Action item — For this exercise, output the entries below exactly from the line that holds "ceiling fan: present" to the line that holds "floor lamp: none", both ends included. No pictures belong in the copy.

Materials provided —
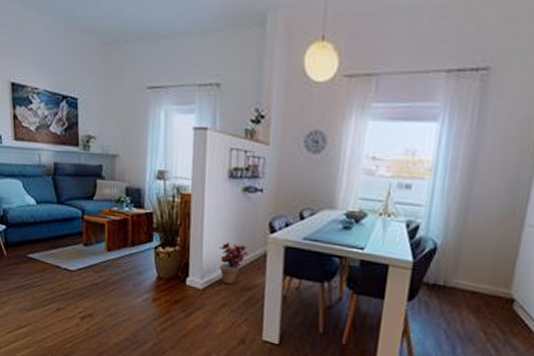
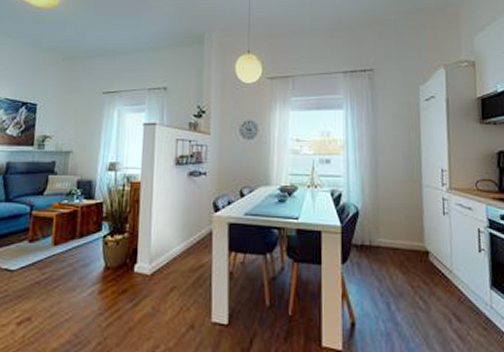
potted plant: present [218,242,249,285] -> none [166,224,196,267]

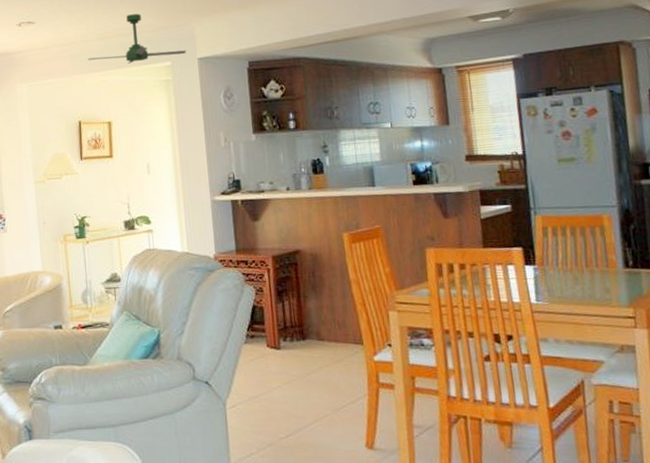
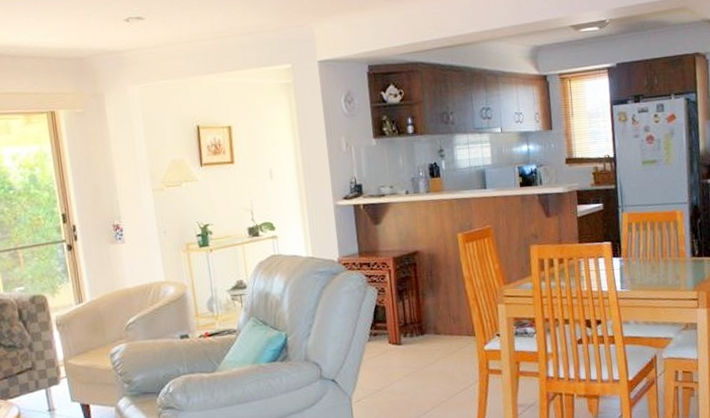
ceiling fan: present [87,13,186,64] -> none [203,12,306,66]

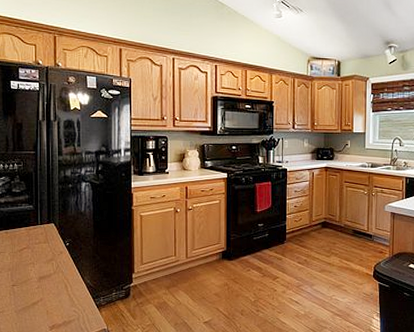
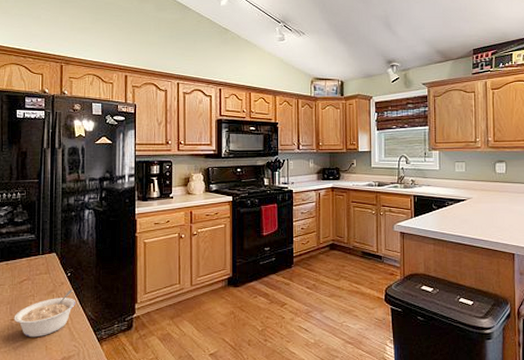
legume: none [15,258,75,303] -> present [14,289,76,338]

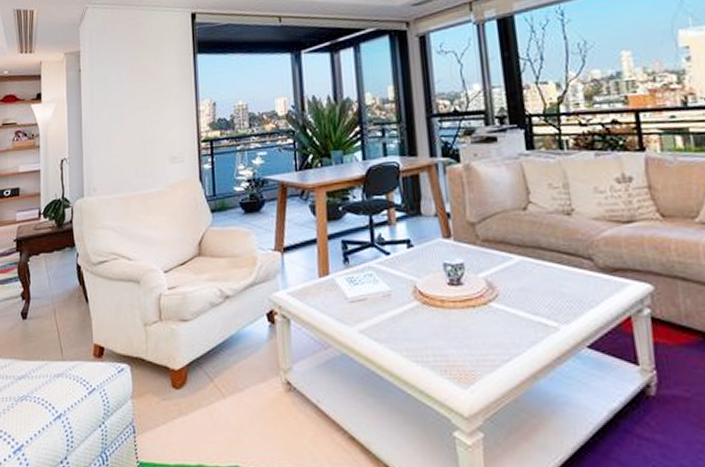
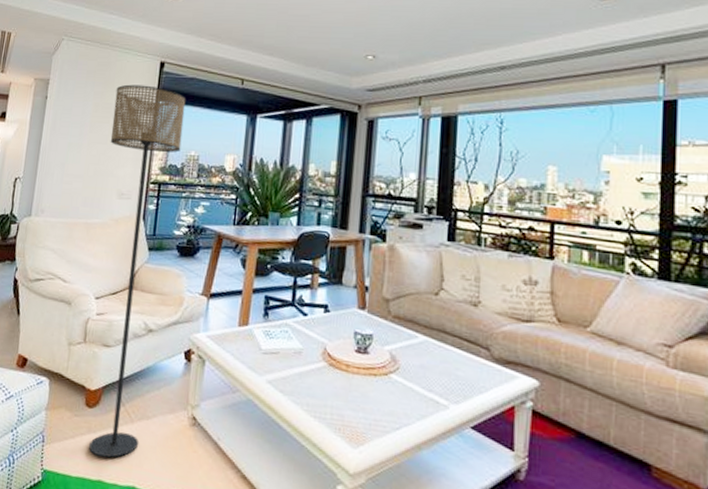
floor lamp: none [150,40,234,440] -> present [89,84,186,458]

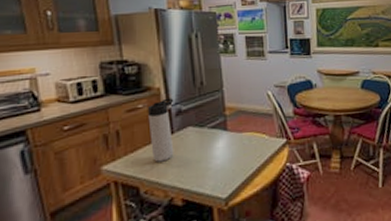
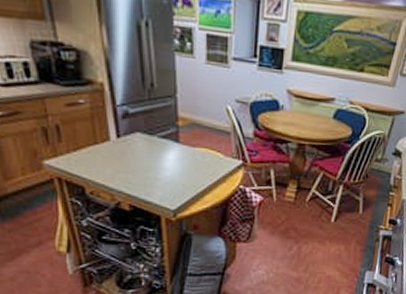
thermos bottle: present [148,98,174,162] -> none [91,96,121,165]

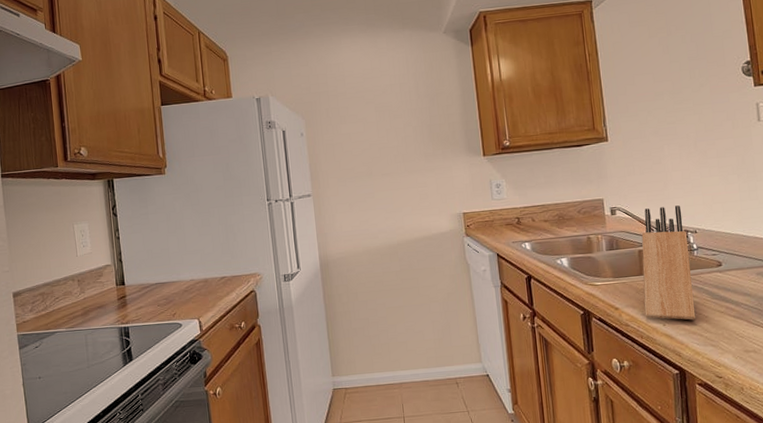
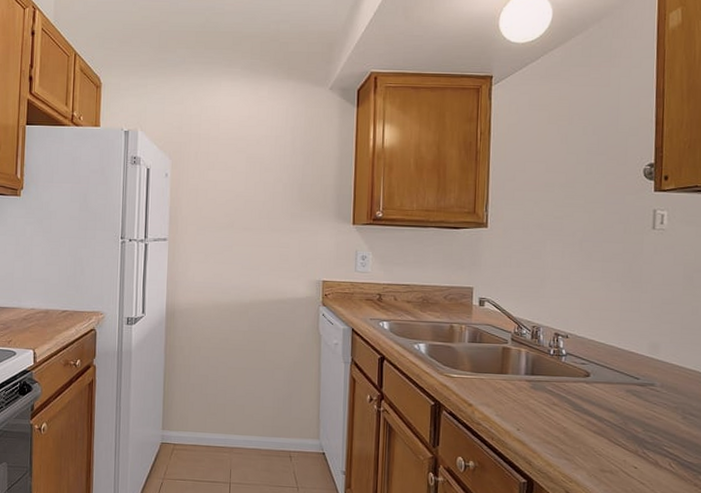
knife block: present [641,205,696,320] -> none [499,304,557,429]

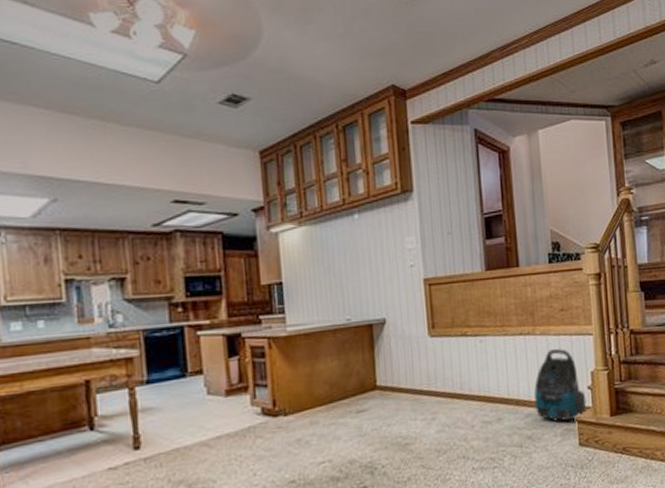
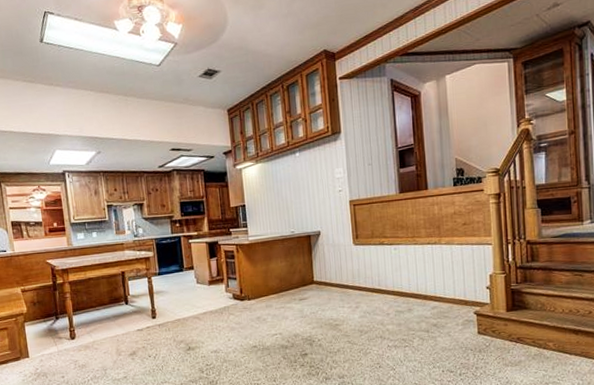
vacuum cleaner: present [534,349,587,422] -> none [439,256,485,314]

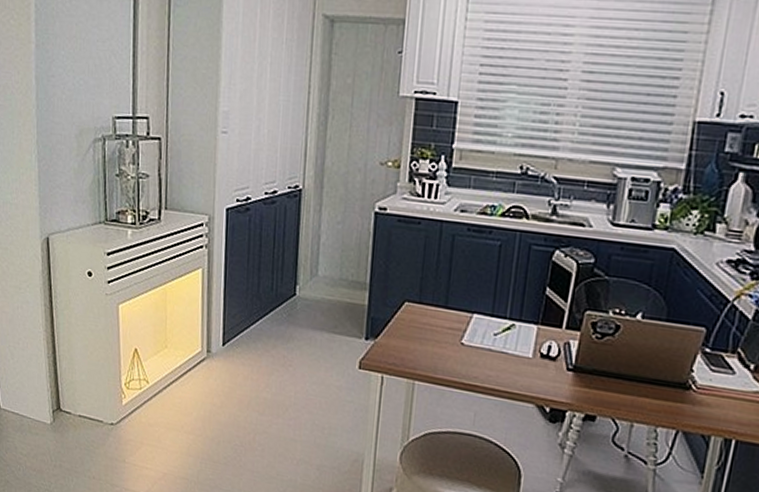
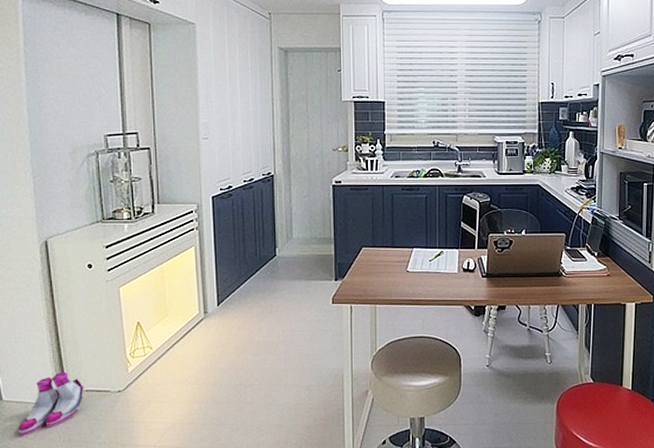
boots: none [13,389,78,451] -> present [18,371,84,436]

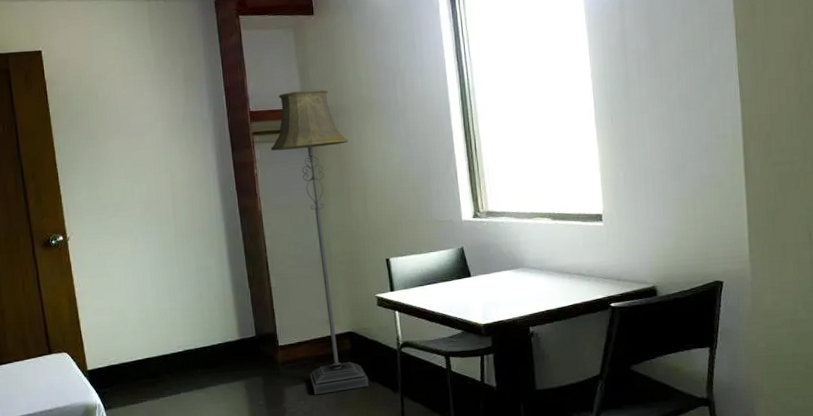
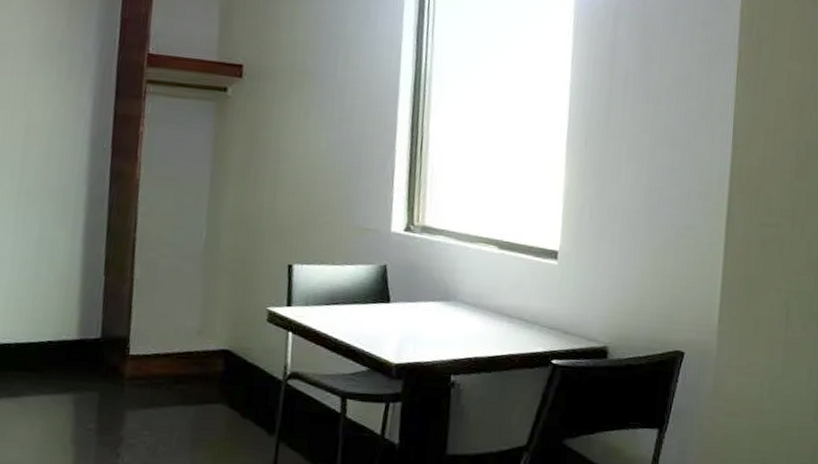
floor lamp: present [270,89,369,395] -> none [162,39,267,426]

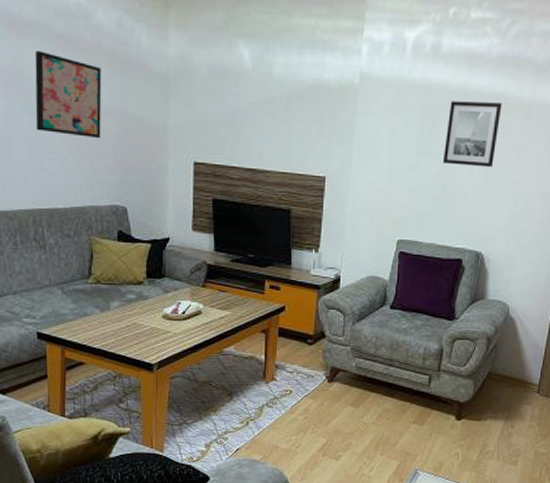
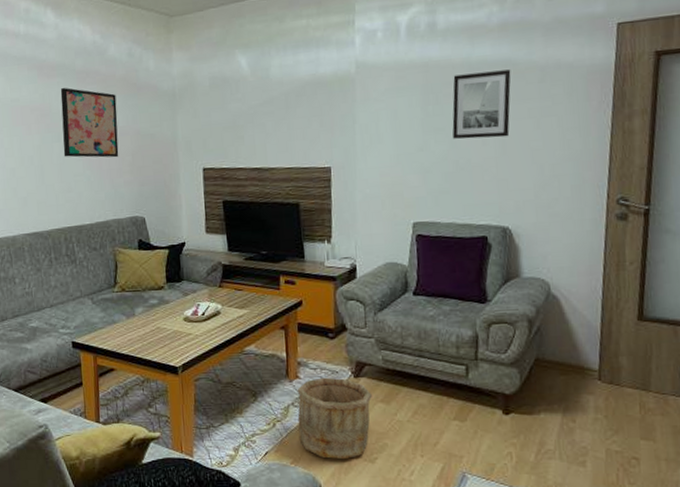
wooden bucket: none [270,380,343,457] -> present [297,377,372,460]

Result of this exercise —
ceiling fan: present [87,13,186,64] -> none [203,12,306,66]

legume: none [15,258,75,303] -> present [14,289,76,338]

floor lamp: none [150,40,234,440] -> present [89,84,186,458]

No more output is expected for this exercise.